Exercise details:
Reproduce verbatim the portion of the broadcast transcript below that begins with the words containing "Stormy Daniels' lawyer" and ends with "Trump was president?".

Aired March 16, 2018 - 16:00   ET



JAKE TAPPER, CNN HOST: If you have General H.R. McMaster in your White House final four, you might have your brackets busted.

THE LEAD starts right now.

Much talk and reporting of more reality show-style firings that could come literally any minute, as President Trump is said to be itching to clean house. But is treating your national security adviser like Gary Busey really the best way to govern?

Stormy Daniels' lawyer dropping a brand-new bombshell right here on THE LEAD.


TAPPER: Is there anything in the litany of accusations -- you would call them facts -- that surround this case that happened while Donald Trump was president?



TAPPER: What might mean? Stay tuned.

Plus, are Moscow's hackers on the verge of hitting the off switch on America? The Trump administration accusing Russia of cyber-attacks on the U.S. power grid and nuclear plants, ones that theoretically could bring the U.S. to its knees.

Good afternoon, everyone. Welcome to THE LEAD. I'm Jake Tapper.

We begin with the politics lead.

Information shown:
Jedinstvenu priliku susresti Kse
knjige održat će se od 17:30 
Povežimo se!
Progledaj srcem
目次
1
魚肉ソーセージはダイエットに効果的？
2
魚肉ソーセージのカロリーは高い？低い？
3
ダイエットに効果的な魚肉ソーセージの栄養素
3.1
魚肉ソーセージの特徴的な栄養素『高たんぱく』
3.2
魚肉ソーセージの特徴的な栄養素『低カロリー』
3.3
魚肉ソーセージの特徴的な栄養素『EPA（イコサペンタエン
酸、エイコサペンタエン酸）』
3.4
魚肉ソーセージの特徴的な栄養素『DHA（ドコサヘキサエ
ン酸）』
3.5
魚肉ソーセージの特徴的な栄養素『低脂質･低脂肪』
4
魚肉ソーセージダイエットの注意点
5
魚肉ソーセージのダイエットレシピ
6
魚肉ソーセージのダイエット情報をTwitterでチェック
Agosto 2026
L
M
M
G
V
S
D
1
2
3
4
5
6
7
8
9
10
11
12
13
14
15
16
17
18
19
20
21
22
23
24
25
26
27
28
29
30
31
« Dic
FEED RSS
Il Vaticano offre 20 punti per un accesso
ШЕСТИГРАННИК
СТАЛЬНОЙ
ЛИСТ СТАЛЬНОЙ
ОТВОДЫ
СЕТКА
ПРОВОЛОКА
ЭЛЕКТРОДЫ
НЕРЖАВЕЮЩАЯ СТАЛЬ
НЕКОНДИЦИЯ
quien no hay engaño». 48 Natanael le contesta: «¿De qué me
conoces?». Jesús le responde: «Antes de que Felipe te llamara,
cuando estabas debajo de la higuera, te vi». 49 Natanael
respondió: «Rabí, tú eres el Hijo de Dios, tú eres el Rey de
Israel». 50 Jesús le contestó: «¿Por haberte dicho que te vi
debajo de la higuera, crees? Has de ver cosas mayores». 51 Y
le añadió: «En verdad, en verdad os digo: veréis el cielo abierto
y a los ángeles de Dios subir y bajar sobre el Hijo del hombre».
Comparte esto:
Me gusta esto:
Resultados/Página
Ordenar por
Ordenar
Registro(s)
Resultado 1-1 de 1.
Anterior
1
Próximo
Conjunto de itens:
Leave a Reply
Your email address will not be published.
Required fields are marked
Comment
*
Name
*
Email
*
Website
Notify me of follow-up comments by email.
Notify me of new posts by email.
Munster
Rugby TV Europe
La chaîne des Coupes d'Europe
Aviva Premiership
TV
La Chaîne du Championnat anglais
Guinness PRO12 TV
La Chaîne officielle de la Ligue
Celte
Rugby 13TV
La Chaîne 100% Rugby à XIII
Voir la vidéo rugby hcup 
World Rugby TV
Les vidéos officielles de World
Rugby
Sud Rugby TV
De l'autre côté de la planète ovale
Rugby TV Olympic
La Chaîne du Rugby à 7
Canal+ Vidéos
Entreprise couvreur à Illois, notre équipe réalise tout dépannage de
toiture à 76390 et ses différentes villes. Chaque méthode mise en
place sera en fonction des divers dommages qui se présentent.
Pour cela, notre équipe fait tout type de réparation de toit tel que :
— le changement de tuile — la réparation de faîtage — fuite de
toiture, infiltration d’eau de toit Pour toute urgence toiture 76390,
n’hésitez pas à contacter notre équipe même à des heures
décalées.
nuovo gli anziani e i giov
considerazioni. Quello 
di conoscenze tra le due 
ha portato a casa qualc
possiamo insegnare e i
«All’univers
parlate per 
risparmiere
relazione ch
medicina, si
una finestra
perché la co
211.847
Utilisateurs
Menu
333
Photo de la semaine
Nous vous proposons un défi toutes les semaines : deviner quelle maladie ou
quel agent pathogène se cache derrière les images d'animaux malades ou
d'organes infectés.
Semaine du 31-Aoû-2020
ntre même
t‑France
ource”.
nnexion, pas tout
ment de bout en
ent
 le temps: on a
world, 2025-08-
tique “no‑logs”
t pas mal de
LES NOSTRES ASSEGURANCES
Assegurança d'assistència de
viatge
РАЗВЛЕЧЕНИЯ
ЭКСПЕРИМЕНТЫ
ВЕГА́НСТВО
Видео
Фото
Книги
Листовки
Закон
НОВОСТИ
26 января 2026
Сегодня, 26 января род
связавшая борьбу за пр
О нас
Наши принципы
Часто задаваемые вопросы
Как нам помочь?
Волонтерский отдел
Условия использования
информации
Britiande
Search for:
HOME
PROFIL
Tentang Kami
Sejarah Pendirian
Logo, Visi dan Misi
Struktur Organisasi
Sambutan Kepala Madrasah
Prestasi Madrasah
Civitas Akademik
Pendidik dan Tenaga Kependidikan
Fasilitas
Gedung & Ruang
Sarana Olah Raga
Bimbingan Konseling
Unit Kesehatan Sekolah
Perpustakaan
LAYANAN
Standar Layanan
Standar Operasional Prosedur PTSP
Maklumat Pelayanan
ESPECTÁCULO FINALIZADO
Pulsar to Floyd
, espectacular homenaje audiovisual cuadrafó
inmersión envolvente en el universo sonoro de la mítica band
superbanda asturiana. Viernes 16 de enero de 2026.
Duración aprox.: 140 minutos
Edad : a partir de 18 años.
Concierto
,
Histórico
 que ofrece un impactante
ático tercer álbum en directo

Exercise answer:
Stormy Daniels' lawyer dropping a brand-new bombshell right here on THE LEAD.


TAPPER: Is there anything in the litany of accusations -- you would call them facts -- that surround this case that happened while Donald Trump was president?